Questions –
(1) From the text on std::any, list each use case that appears under "Some possibilities:".
(2) Continue the discussion of std::any, starting right after its last sentence.

A double is assigned to the variable var and than a std::string was assigned to it.

Why has std::any been introduced?

I think this is violating the least astonishment rule, because I find it hard to think of a situation, where this can be used to express more clearly, what I like to express.

Can somebody give me a good example, when std::any is beneficial.

https://gcc.godbolt.org/z/-kepOD

4

There are 4 answers

4
Mayur On BEST ANSWER

When to Use
void* as an extremely unsafe pattern with some limited use cases, std::any adds type-safety, and that’s why it has some real use cases.

Some possibilities:

  • In Libraries - when a library type has to hold or pass anything without knowing the set of available types.
  • Parsing files - if you really cannot specify what are the supported types.
  • Message passing.
  • Bindings with a scripting language.
  • Implementing an interpreter for a scripting language
  • User Interface - controls might hold anything
  • Entities in an editor
    (ref)
2
Yakk - Adam Nevraumont On

std::any is a vocabulary type. When you need to store, well, some bit of anything, as a value you can use it.

There are a number of "first level" uses of it:

  1. When interacting with scripting languages which themselves have such types, it is a natural fit.

  2. When you have a property tree with highly polymorphic content, and the structure of the tree is decoupled from the producer and consumer of the tree.

  3. When replacing the equivalent of a void* chunk of data being passed through an intermediate layer who really doesn't care what it is carrying.

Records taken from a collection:
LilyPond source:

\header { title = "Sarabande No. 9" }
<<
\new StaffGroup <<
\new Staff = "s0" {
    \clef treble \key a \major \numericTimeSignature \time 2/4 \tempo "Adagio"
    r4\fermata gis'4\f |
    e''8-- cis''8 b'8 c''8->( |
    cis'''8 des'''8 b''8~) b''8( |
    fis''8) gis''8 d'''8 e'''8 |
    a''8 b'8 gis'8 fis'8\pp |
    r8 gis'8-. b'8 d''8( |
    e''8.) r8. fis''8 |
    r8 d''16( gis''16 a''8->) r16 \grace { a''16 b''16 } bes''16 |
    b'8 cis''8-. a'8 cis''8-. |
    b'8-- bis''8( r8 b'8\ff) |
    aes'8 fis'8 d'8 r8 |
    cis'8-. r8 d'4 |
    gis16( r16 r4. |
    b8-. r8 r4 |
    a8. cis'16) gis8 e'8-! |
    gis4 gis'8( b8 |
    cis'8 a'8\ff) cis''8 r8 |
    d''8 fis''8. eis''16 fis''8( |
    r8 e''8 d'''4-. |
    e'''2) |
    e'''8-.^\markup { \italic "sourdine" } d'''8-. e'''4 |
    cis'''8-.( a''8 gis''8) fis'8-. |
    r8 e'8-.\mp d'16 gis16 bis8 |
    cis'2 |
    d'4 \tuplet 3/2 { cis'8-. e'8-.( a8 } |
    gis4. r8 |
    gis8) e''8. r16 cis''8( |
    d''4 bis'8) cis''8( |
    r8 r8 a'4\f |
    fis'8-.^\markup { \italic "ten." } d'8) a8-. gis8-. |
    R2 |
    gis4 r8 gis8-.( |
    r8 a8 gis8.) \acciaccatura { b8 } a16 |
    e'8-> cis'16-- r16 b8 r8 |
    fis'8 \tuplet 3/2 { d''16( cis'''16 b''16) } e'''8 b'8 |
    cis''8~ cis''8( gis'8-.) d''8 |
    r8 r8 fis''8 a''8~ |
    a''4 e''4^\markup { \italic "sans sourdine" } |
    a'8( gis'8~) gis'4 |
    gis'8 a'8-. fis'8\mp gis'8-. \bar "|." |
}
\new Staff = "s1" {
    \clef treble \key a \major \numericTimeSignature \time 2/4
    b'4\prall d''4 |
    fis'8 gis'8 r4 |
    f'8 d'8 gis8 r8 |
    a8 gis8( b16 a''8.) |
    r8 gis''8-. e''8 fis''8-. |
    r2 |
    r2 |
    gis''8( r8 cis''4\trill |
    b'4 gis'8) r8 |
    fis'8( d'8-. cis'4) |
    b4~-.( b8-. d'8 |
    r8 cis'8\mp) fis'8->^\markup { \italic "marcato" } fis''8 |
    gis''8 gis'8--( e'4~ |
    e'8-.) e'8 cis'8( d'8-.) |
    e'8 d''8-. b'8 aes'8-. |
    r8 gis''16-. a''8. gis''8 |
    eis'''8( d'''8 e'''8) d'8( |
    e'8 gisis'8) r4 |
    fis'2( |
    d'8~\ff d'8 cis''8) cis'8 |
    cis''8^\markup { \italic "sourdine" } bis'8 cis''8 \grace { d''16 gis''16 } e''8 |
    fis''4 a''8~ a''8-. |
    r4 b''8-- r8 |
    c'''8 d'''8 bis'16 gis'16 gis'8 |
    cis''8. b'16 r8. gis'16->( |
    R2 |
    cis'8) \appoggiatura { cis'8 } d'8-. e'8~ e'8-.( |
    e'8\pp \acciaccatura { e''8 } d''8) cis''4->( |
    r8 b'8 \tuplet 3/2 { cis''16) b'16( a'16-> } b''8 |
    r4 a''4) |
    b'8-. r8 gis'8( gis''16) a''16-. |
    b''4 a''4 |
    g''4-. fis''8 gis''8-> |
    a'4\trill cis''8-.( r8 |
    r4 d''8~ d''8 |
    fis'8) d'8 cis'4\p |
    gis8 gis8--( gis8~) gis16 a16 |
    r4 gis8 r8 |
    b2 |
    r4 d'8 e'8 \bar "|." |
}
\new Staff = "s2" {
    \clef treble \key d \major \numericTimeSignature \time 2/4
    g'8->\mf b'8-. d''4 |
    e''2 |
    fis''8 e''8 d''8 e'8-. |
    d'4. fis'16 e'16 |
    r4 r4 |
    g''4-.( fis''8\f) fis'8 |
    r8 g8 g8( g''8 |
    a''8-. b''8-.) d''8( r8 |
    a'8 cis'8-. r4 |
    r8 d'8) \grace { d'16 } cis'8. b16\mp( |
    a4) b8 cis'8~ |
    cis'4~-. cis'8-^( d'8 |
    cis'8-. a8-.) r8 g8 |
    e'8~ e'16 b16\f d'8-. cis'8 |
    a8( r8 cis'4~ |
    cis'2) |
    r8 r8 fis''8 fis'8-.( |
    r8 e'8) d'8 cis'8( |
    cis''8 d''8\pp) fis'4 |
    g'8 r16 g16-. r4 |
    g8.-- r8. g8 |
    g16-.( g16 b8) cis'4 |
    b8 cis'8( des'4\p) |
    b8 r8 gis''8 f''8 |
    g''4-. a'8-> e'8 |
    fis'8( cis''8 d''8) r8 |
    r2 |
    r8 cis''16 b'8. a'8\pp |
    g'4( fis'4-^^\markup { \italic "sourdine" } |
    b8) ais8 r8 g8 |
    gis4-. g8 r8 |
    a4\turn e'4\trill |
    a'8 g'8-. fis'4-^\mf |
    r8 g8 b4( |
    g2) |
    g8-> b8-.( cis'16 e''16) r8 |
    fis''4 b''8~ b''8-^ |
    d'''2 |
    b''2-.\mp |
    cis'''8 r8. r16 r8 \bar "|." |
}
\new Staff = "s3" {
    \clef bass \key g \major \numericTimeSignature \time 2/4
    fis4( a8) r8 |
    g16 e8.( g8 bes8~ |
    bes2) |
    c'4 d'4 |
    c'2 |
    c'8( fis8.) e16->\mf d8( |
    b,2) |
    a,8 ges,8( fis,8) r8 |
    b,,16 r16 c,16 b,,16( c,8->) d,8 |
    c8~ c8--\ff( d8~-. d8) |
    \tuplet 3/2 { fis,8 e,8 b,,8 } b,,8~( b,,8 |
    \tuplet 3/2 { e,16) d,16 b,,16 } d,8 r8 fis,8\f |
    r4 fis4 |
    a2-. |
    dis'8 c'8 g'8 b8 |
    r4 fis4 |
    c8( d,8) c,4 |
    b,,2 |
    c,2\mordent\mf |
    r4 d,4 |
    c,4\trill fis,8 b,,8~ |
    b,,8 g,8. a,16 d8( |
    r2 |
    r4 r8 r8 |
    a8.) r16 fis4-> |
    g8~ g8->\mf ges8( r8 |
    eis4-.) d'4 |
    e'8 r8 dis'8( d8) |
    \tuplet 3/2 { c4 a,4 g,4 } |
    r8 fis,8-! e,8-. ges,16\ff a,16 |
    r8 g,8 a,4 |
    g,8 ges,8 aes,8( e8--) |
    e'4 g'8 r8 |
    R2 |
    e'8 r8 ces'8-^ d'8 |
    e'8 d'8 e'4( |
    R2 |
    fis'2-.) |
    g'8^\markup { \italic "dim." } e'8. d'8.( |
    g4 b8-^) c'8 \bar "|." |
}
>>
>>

Answers for each item –
(1)
- In libraries, when a library type has to hold or pass anything without knowing the set of available types
- Parsing files, if you really cannot specify what the supported types are
- Message passing
- Bindings with a scripting language
- Implementing an interpreter for a scripting language
- User interface, where controls might hold anything
- Entities in an editor

(2)
It can also be used as a building block in other cases. For example, std::function could choose to store its value in the std::any:

template<class R, class...Args>
struct func<R(Args...)> {
  mutable std::any state;
  R(*f)(std::any& state, Args&&...) = nullptr;
  template<class T>
  void bind(T&& t) {
    state = std::forward<T>(t);
    f = [](std::any& state, Args&&...args)->R {
      return std::any_cast<T&>(state)(std::forward<Args>(args)...);
    };
  }
  R operator()(Args...args)const {
    return f(state, std::forward<Args>(args)...);
  }
};

that is a pretty small implementation of (most of) std::function. Basically I've used any to type erase copy/move/destroy.

You can using this elsewhere for similar problems (where you are type-erasing some operation and also want to type erase copy/move/destroy), or generalize it.

2
bobah On

I would summarize it as classic "use when you cannot avoid it".

I can only think of non-performance-critical implementations of dynamically typed scripting languages to represent variables from the scripting world, but even that with a stretch (Boost.Spirit/example/qi/compiler_tutorial does it without, for both the parser and the runtime).

For everything else from parsers (e.g. Boost.Spirit.X3) to library APIs (e.g. ASIO) there would usually be a faster/better/more-specific alternative, as very few things are really "anything", most are more specific than that.

  • std::variant and/or std::optional for "almost any value"
  • std::packaged_task / std::function + lambdas for "callback with arguments", which would be a case of void* in C APIs.
  • etc.

Specifically, I wouldn't blindly plug it as a replacement for a void*, as it may allocate memory on the heap, which can be deadly for high performance code.

2
Caleth On

It's used in Wt, to provide a non-template interface for tabular data.

There are conversions to string for builtin and Wt types, and you can register additional conversions by specialising Wt::any_traits. This allows anything to be displayed as an entry in a table, the view classes don't have to know anything about the types they are displaying.